Three Rules for Building Projects with Claude Code
Austin Marchesego watch the original →
the gist
To succeed with AI-driven development, avoid building in crowded AI-native spaces, focus on domains where you possess deep practical expertise, and shift your role from executor to manager by orchestrating AI agents.
Avoid the Idea Trap
Most projects fail because developers either lack a clear user base or attempt to build tools that compete directly with frontier AI labs. If you are the sole user, prioritize speed and function over aesthetics. If you are building for others, you must identify a specific, narrow set of users and solve their problems elegantly. Avoid building general-purpose AI tools or security auditing software, as these are areas where major labs are already deploying massive resources. Before starting, ask: can I name five specific people who would use this today, and does this project become more valuable as AI models improve?
Build Where You Live
Your competitive advantage is not your ability to prompt AI, but your domain-specific judgment. Use the T-shaped model: your surface-level knowledge is the horizontal bar, but your deep, practical experience—knowing what works and what fails in a specific industry—is the vertical bar. Focus your efforts on the vertical bar where you have earned expertise, such as healthcare, legal, or education, rather than competing in saturated general-purpose categories.
Operate as a CEO
Shift from the execution layer to the leadership layer by orchestrating AI rather than doing the work yourself. Treat Claude Code as a new hire by implementing these six operational moves:
- Create a
claude.mdfile to serve as an onboarding document, providing the AI with necessary context to reduce correction cycles. - Require the AI to interview you before writing code to define the core problem, success metrics, and non-goals.
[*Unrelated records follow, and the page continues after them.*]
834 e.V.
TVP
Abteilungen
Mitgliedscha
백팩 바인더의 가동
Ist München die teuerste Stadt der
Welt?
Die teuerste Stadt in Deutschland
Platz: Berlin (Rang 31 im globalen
- Configure permissioning to allow agents to perform reversible actions autonomously while requiring manual approval for destructive tasks.
- Build a cabinet of specialized experts by training agents on specific playbooks, such as sales, content, or finance.
- Review outputs like a manager: have the AI generate multiple options and select the best one rather than asking for end-to-end solutions.
- Remove yourself as a bottleneck by utilizing power-user features like hooks for session logging, scheduled agents for recurring tasks, and loops for automated system maintenance.